The sole laboratory criterion for early diagnosis is a blood ammonia level. Obtain a blood level simultaneously with the usual laboratory workup as a part of the investigation of a critically ill neonate or infant. Determine blood ammonia level in adults with unexplained lethargy or coma.

Ammonia levels are usually 10-20 times higher than reference range.

Ammonia values greater than 1000 mg/dL are common. Blood amino acid changes are not specific to provide a diagnosis but are important in the differentiation of CPS deficiency from other urea cycle disorders.

Urine orotic acid levels are within the reference range.

Urine organic acid analysis is important to rule out organic acid disorders.

Definitive testing no longer requires liver biopsy; molecular diagnosis is available.

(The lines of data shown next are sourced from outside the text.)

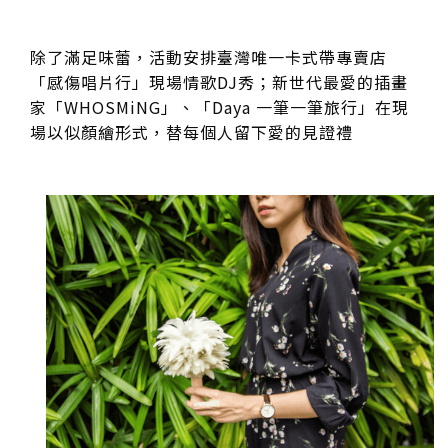
除了滿足味蕾，活動安排臺灣唯一卡式帶專賣店
「感傷唱片行」現場情歌DJ秀；新世代最愛的插畫
家「WHOSMiNG」、「Daya 一筆一筆旅行」在現
場以似顏繪形式，替每個人留下愛的見證禮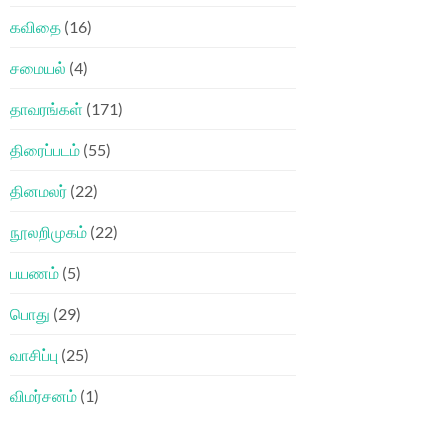
கவிதை
(16)
சமையல்
(4)
தாவரங்கள்
(171)
திரைப்படம்
(55)
தினமலர்
(22)
நூலறிமுகம்
(22)
பயணம்
(5)
பொது
(29)
வாசிப்பு
(25)
விமர்சனம்
(1)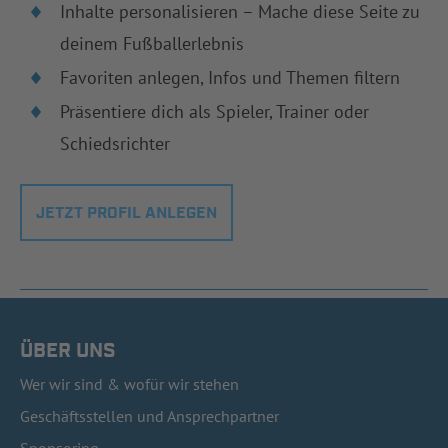
Inhalte personalisieren – Mache diese Seite zu
deinem Fußballerlebnis
Favoriten anlegen, Infos und Themen filtern
Präsentiere dich als Spieler, Trainer oder
Schiedsrichter
JETZT PROFIL ANLEGEN
ÜBER UNS
Wer wir sind & wofür wir stehen
Geschäftsstellen und Ansprechpartner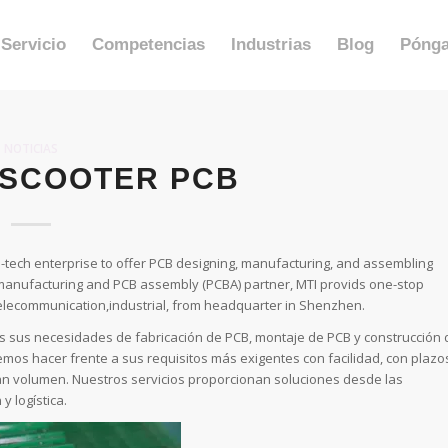
Servicio
Competencias
Industrias
Blog
Pónga
NOTICIAS
 SCOOTER PCB
h-tech enterprise to offer PCB designing, manufacturing, and assembling
 manufacturing and PCB assembly (PCBA) partner, MTI provids one-stop
telecommunication,industrial, from headquarter in Shenzhen.
os sus necesidades de fabricación de PCB, montaje de PCB y construcción 
Podemos hacer frente a sus requisitos más exigentes con facilidad, con plazo
ran volumen. Nuestros servicios proporcionan soluciones desde las
 logística.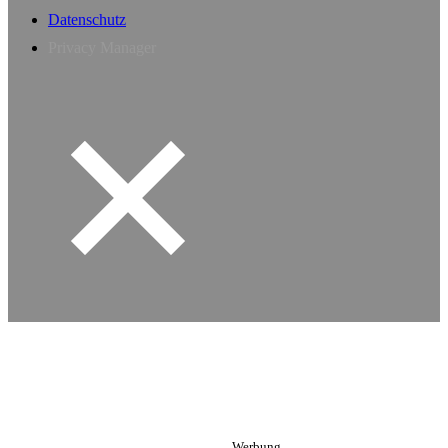
Datenschutz
Privacy Manager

Postmortem findings are completely nonspecific, and, as a mitochondrial enzyme, CPS I is liable to rapid inactivation. Therefore, obtain hepatic samples for enzyme diagnosis during life, if possible, or immediately after death.


Imaging Studies

A report suggests that single-voxel magnetic resonance spectroscopy permits the monitoring of brain glutamine and brain glutamate levels. This may be a more accurate means of monitoring the effects of an acute hyperammonemic episode on the brain than monitoring blood ammonia levels as treatment proceeds.

A 2013 report details the MRI findings in neonates. [6]


Other Tests

Electroencephalography reveals nonspecific diffuse encephalopathy.

Molecular genetic diagnosis is available. [7]



Approach lumbar puncture with great caution because of the potential for cerebral edema.